LISTED ENTRIES:
▬▬▬▬▬▬▬▬▬▬
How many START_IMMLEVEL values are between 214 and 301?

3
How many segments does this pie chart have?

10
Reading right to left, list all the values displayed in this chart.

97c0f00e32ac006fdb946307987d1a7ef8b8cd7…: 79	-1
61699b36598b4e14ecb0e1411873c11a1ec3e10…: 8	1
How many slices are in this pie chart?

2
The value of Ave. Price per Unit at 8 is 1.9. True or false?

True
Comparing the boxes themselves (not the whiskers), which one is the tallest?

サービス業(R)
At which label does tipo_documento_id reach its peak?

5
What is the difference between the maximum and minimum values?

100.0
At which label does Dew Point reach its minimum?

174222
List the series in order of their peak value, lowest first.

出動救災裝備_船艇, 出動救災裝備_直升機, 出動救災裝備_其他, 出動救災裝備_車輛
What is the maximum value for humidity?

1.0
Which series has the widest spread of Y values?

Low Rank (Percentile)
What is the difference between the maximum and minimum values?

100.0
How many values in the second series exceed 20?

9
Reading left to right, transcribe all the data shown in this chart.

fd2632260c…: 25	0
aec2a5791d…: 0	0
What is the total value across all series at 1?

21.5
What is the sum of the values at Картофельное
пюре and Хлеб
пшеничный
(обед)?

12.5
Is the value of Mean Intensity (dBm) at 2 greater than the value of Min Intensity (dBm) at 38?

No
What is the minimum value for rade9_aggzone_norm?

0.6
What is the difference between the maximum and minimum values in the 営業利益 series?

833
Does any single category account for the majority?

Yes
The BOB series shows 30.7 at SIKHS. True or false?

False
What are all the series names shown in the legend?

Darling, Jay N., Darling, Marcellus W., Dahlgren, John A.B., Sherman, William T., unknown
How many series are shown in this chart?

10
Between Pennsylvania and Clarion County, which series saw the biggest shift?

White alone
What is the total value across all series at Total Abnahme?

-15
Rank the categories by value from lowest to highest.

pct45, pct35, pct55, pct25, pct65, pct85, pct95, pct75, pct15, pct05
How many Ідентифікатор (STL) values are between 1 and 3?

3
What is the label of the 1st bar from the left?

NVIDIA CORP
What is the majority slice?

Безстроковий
▬▬▬▬▬▬▬▬▬▬
EXERCISE BRIEF: Copy every line in the rows above that contains the word "majority".

WORKED SOLUTION:
Does any single category account for the majority?
What is the majority slice?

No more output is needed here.